Building Resilient Ad Tech: An Interview with Ex-Amazon Engineer Jeet Mehta

The digital advertising industry lives and dies by precision. Every impression, every click, and every view is tied directly to revenue. Yet the infrastructure powering this ecosystem is fragile—downtime, cache failures, and outages can cost millions in lost opportunities. Jeet Mehta, a senior software engineer at Netflix and formerly at Amazon & A9.com, has spent his career designing large-scale distributed systems that keep these high-stakes workflows reliable.

As a judge for the Globee Awards for Innovation, Mehta evaluates cutting-edge technologies across industries. But his own contributions, particularly in ad tech, showcase just how much engineering discipline is required to secure revenue streams at scale.

We sat down with him to get his personal perspective on one of his most impactful projects: building a stateless and replayable billing system that transformed the economics and resilience of online advertising.

Jeet, thanks for joining us. Can you explain the problem you were tackling in ad tech systems?

Thanks for having me. At its core, ad tech is a transaction engine. When a bid is won and an ad is shown, the platform starts receiving signals—impressions, clicks, views—that need to be recorded accurately and billed. The issue was that we were dropping a small fraction of impressions and clicks because of cache downtimes or yearly outages. In advertising, that translates into huge revenue losses, not just for us but for sellers and partners relying on accurate accounting.

I wanted to solve two things: resilience, so we wouldn’t lose these events, and cost, because the existing infrastructure was burning around $20 million annually.

What was your solution?

We re-architected the system in two big ways. First, I designed an offline replay mechanism. Instead of relying entirely on online caches, we stored state in S3—up to 200 terabytes a day. If impressions or clicks got lost, we could replay them, essentially giving us 100% tolerance to outages. That replay pipeline recovered millions per year in lost revenue.

Second, we eliminated the dependency on expensive online caches altogether. By encoding transaction state into outgoing URLs and using the end client for state storage, we slashed infrastructure costs. Then, instead of maintaining big offline clusters, I designed a way to do streaming joins directly on S3. That gave us near real-time accuracy at a fraction of the cost.

That sounds like a major shift. What was the financial and technical impact?

Financially, it was huge. Recovering millions in lost impressions annually, and saving millions in infrastructure costs every year, is transformational for any platform.
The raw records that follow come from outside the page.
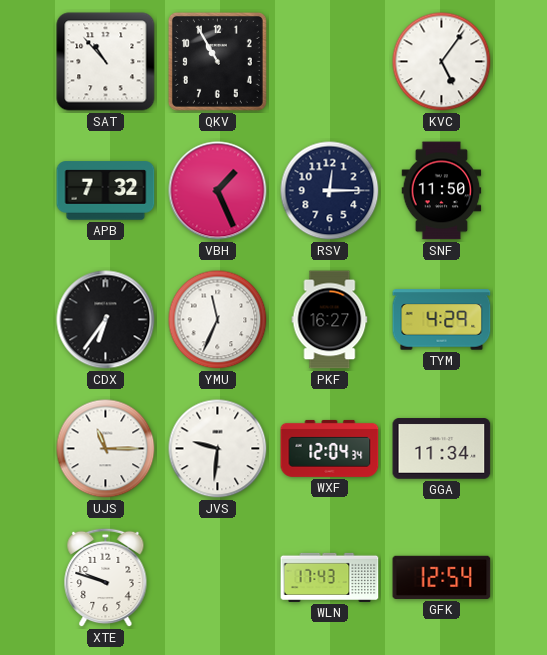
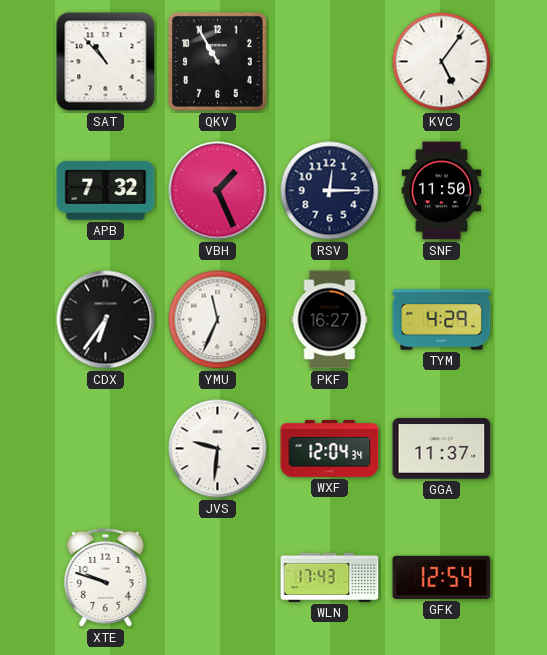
UJS: 11:15 -> none
GGA: 11:34 -> 11:37
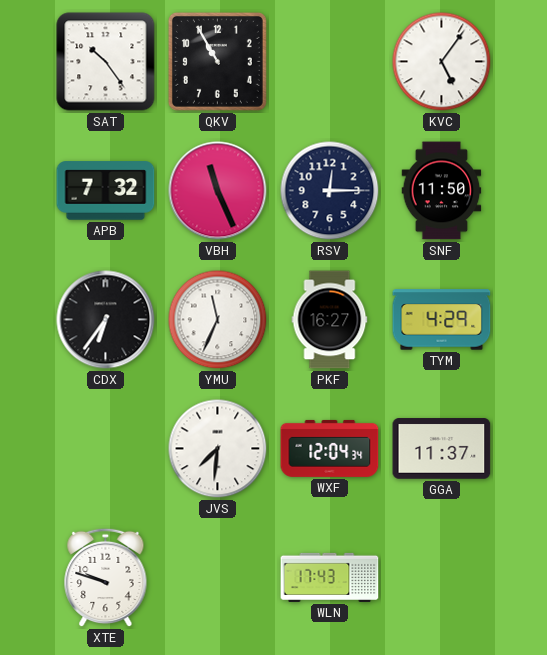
SAT: 10:53 -> 10:24
VBH: 1:26 -> 11:26
JVS: 9:31 -> 7:31
GFK: 12:54 -> none
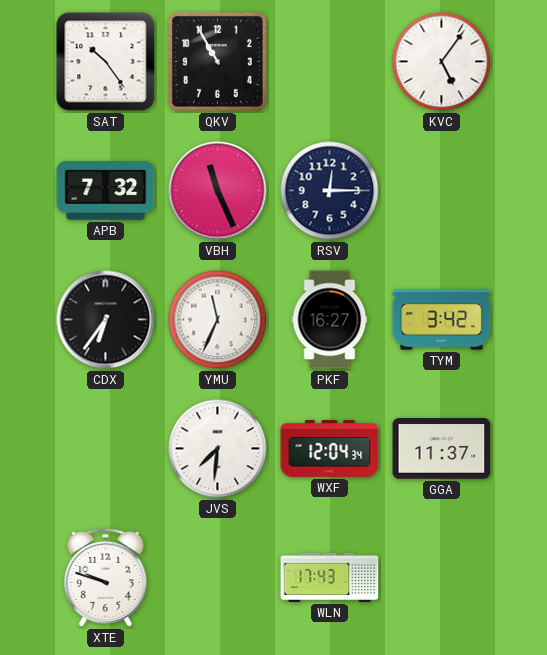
SNF: 11:50 -> none
TYM: 4:29 -> 3:42
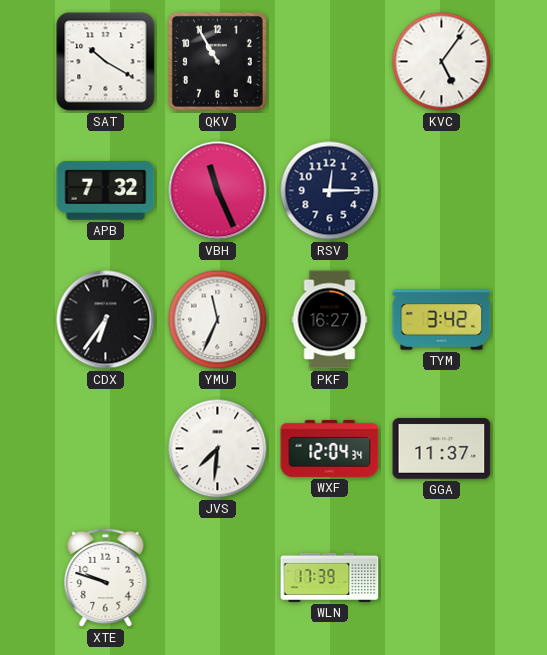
SAT: 10:24 -> 10:20
WLN: 17:43 -> 17:39
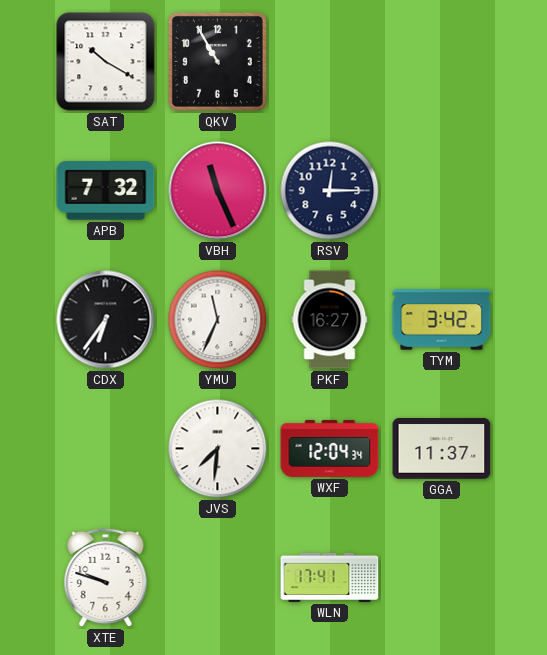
KVC: 5:06 -> none
WLN: 17:39 -> 17:41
Technically, it changed how we thought about resilience. Suddenly outages weren’t catastrophic—we could backfill safely, and developers could deploy with more confidence and agility. It also pushed the boundaries of what’s possible: to my knowledge, no other company has done streaming joins on S3 at that scale and cost point.

What were the biggest challenges in making this work?

The hardest part was rethinking state. In distributed systems, everyone assumes you need an online transactional store for real-time processing. Convincing stakeholders that we could externalize state to URLs and S3—and still meet latency, scale, and correctness requirements—was a challenge.

On the engineering side, the biggest hurdle was building the join mechanism. Imagine finding the one failed impression—the needle—inside billions of bid states—the haystack—while maintaining accuracy for billing. That took careful design and iteration.

How do you see this work shaping the industry?

This project was about more than one company. It’s part of a broader industry trend toward stateless architectures, cloud-native data processing, and resilience as a product feature, not an afterthought.

If you think about streaming platforms or real-time marketplaces, the lesson applies everywhere: outages are inevitable, but revenue loss doesn’t have to be. With the right design, you can build systems that recover automatically and even operate at lower cost.

And finally, what advice would you give to engineers entering this field?

Don’t just optimize for performance—optimize for resilience. Ask what happens when the system breaks, because it will. Some of the biggest wins in my career, like this project, came not from shaving milliseconds but from ensuring revenue and user trust even under failure conditions.

Also, never underestimate cost. At scale, every engineering decision has a dollar figure attached to it. Building something state-of-the-art is great, but building it to save millions of dollars a year while making millions more—that’s engineering as a business driver.

The story of Jeet Mehta’s work in ad tech is ultimately a story about rethinking assumptions. By challenging the reliance on traditional transactional stores and embracing stateless architectures, he not only recovered tens of millions in revenue but also set a new benchmark for how resilient, scalable systems can be built. His career reflects a broader truth in modern engineering: resilience, efficiency, and innovation are no longer separate goals—they are inseparable parts of building technology that powers the world at scale.